▶ _DATA FOR PROCESSING_
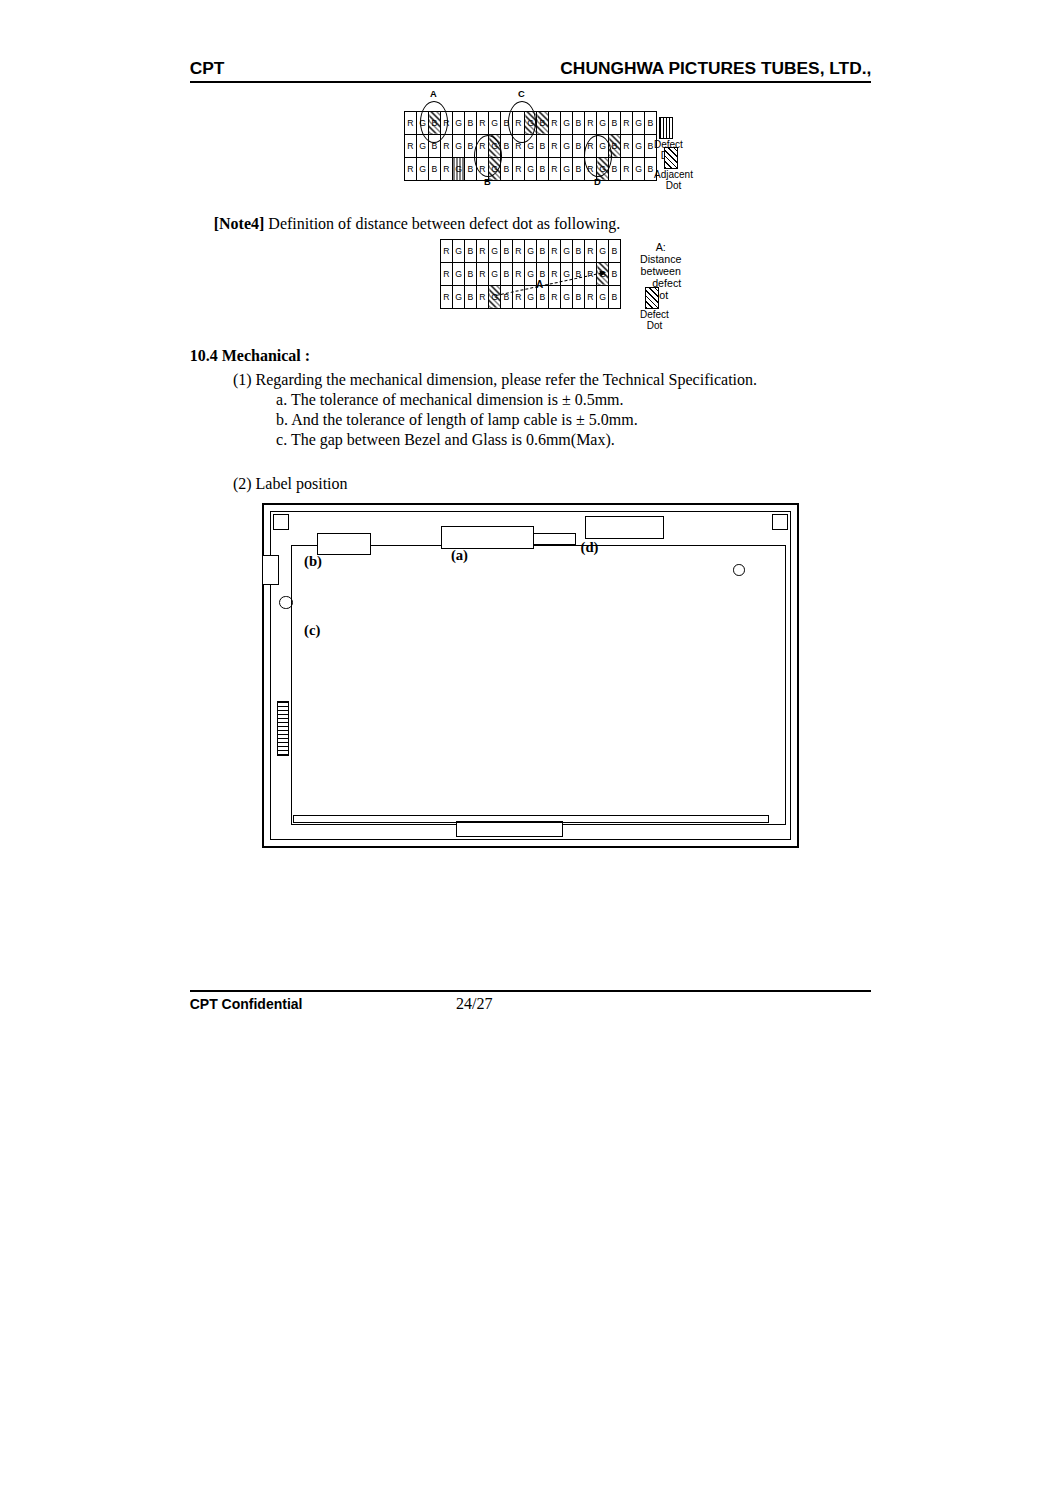CPT
CHUNGHWA PICTURES TUBES, LTD.,
| R | G | B | R | G | B | R | G | B | R | G | B | R | G | B | R | G | B | R | G | B |
| R | G | B | R | G | B | R | G | B | R | G | B | R | G | B | R | G | B | R | G | B |
| R | G | B | R | G | B | R | G | B | R | G | B | R | G | B | R | G | B | R | G | B |
A
B
C
D
Defect Dot
Adjacent Dot
[Note4] Definition of distance between defect dot as following.
| R | G | B | R | G | B | R | G | B | R | G | B | R | G | B |
| R | G | B | R | G | B | R | G | B | R | G | B | R | G | B |
| R | G | B | R | G | B | R | G | B | R | G | B | R | G | B |
A
A: Distance between
defect dot
Defect Dot
10.4 Mechanical :
(1) Regarding the mechanical dimension, please refer the Technical Specification.
a. The tolerance of mechanical dimension is ± 0.5mm.
b. And the tolerance of length of lamp cable is ± 5.0mm.
c. The gap between Bezel and Glass is 0.6mm(Max).
(2) Label position
(a)
(b)
(c)
(d)
CPT Confidential 24/27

▶ _WORK REQUEST_
Count up the lines in the material above that contain the string "between", then state that figure alone.

▶ _RESULT BELOW_
3